EXERCISE SET.
1) In the forum thread, what does one poster say the rules were meant to show?
2) Quote the forum thread, starting at "Have you considered" and ending at "and what is.".

No, I said the rules were to show that we could not be perfect.
[b said:
Quote[/b] ]Oh and masterplan change your text color please. I dont care how well it matches the eyes of your cartoon it is very irritating.
Yeah, its on my to do list

I guess I'm not clear when I post, or maybe its my annoying text color hehe. Sorry guys...
 
[b said:
Quote[/b] ]no it wasn't distorted. The Bible was not changed after cannonization

Who cannonized it? When, why, on what basis?

edit: that colour is worse. Go with default, please?
 
And;

[b said:
Quote[/b] ]No, I said the rules were to show that we could not be perfect.

Any direct rule or command in the Bible is now not something to be followed, but rather God's way of telling us that we're not perfect?


Have you considered the possibility that our interpretation of God and some of the writings we attribute to him a flawed?
 
pop look at the context and dont just try to pick and choose what you want to think is right, and what is.

ENTRIES PROVIDED.

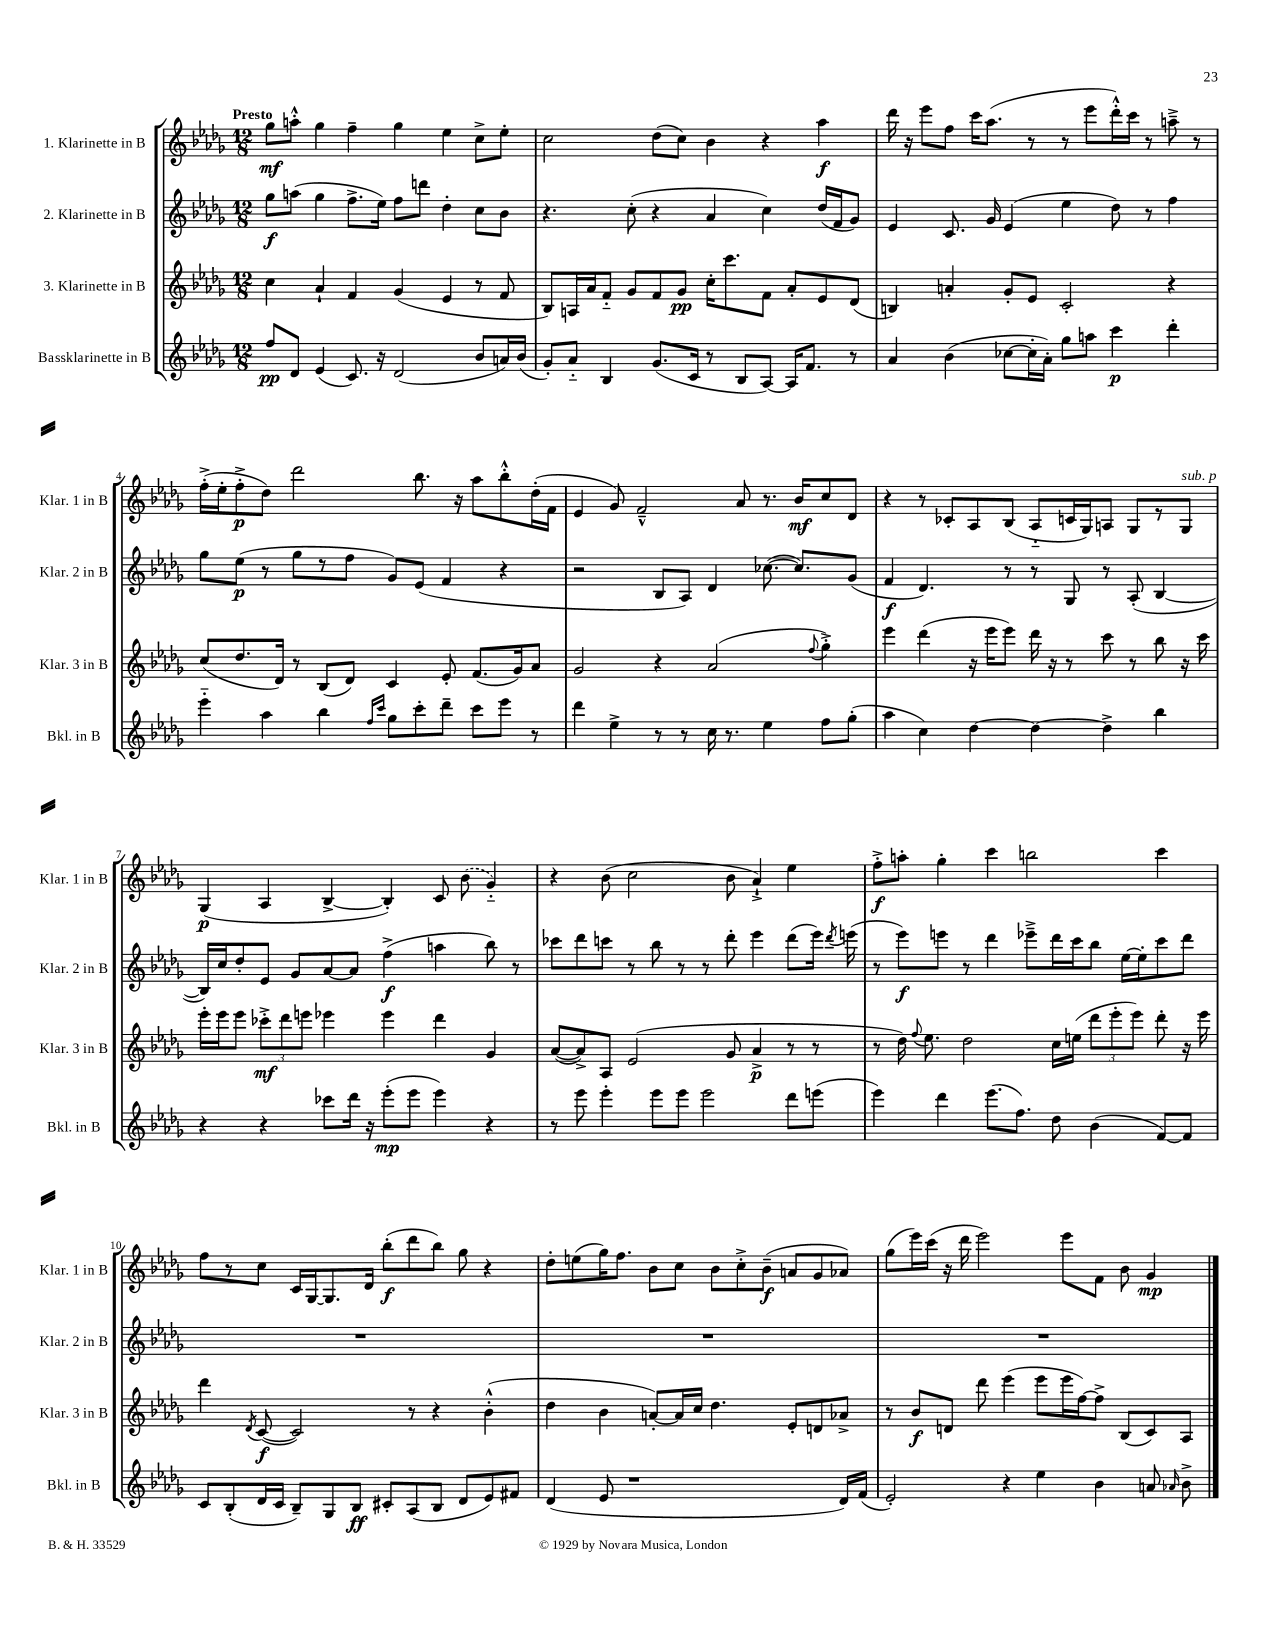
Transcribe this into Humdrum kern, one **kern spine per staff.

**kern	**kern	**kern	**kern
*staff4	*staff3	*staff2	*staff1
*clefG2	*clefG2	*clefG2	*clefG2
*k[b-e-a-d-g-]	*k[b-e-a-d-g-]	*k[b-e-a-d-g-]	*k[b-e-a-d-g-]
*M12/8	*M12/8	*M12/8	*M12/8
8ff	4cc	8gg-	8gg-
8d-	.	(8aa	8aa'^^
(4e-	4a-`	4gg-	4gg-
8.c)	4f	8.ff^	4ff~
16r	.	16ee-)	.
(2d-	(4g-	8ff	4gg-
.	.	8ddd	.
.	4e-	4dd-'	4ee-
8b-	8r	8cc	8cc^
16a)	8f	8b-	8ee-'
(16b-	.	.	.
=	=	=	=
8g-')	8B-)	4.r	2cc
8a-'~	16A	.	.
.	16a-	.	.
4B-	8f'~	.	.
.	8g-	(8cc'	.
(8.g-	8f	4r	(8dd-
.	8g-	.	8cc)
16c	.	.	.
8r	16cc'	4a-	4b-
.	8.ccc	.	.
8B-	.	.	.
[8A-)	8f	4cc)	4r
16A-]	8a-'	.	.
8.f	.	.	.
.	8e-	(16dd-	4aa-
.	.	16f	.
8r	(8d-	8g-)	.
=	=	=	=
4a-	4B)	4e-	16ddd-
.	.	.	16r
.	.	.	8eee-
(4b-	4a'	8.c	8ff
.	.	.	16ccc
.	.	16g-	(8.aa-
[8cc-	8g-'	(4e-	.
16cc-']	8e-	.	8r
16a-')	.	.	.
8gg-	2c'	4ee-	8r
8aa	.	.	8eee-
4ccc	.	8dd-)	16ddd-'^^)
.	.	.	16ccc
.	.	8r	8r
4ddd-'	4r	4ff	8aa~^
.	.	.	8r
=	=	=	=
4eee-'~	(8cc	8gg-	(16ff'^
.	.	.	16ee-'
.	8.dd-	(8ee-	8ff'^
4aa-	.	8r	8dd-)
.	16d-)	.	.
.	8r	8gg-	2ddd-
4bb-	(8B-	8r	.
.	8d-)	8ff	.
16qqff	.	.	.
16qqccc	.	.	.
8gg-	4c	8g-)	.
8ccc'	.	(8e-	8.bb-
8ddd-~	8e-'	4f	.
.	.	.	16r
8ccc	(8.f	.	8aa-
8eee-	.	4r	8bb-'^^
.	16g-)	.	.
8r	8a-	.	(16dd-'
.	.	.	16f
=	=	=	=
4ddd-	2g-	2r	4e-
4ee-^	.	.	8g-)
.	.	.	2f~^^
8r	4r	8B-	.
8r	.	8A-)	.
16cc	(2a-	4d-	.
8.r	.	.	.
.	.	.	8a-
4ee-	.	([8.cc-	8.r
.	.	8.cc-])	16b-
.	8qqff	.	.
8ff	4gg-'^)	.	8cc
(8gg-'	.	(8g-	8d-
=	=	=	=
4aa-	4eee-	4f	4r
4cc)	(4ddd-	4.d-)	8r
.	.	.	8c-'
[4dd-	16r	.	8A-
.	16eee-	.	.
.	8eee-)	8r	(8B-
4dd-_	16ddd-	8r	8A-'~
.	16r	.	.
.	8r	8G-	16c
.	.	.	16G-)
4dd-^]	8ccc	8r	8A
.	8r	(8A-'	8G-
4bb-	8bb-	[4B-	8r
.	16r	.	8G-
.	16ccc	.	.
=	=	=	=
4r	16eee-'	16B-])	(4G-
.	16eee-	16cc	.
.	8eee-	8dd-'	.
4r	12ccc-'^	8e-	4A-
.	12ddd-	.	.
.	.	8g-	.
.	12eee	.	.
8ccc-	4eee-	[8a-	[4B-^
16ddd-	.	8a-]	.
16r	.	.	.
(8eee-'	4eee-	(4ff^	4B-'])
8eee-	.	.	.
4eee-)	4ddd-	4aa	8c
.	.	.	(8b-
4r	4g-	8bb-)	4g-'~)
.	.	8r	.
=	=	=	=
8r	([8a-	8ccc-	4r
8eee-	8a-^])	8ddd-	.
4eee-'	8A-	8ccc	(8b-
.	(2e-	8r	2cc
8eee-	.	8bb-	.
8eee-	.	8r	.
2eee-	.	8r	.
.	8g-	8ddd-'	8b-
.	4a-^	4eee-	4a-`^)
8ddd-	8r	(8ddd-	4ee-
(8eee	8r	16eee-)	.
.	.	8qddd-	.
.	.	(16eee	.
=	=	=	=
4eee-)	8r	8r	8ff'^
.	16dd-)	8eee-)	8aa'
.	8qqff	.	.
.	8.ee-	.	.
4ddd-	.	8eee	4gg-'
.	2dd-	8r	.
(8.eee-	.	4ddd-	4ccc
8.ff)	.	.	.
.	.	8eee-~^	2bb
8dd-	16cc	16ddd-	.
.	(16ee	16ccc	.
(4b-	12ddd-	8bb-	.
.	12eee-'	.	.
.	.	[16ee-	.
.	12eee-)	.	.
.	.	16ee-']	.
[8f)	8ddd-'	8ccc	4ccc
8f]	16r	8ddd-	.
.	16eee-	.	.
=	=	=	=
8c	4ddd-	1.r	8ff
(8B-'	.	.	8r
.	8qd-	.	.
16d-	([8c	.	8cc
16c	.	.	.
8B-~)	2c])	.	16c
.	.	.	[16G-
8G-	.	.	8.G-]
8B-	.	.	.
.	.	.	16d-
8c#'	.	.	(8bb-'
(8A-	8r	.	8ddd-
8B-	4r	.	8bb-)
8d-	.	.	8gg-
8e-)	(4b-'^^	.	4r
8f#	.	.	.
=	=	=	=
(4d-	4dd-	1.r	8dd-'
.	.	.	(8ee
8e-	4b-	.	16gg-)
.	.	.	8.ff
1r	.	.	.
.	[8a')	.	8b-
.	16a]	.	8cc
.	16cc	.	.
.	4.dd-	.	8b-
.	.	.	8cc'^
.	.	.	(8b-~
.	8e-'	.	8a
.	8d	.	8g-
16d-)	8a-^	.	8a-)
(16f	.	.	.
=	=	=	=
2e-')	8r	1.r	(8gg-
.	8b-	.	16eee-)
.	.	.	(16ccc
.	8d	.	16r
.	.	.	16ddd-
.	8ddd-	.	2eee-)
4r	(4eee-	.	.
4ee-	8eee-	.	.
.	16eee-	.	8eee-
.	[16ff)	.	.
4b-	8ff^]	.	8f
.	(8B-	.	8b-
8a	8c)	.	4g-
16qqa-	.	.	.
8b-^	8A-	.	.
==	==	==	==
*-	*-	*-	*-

IN RESPONSE.
1) That we could not be perfect.

2)
Have you considered the possibility that our interpretation of God and some of the writings we attribute to him a flawed?
 
pop look at the context and dont just try to pick and choose what you want to think is right, and what is.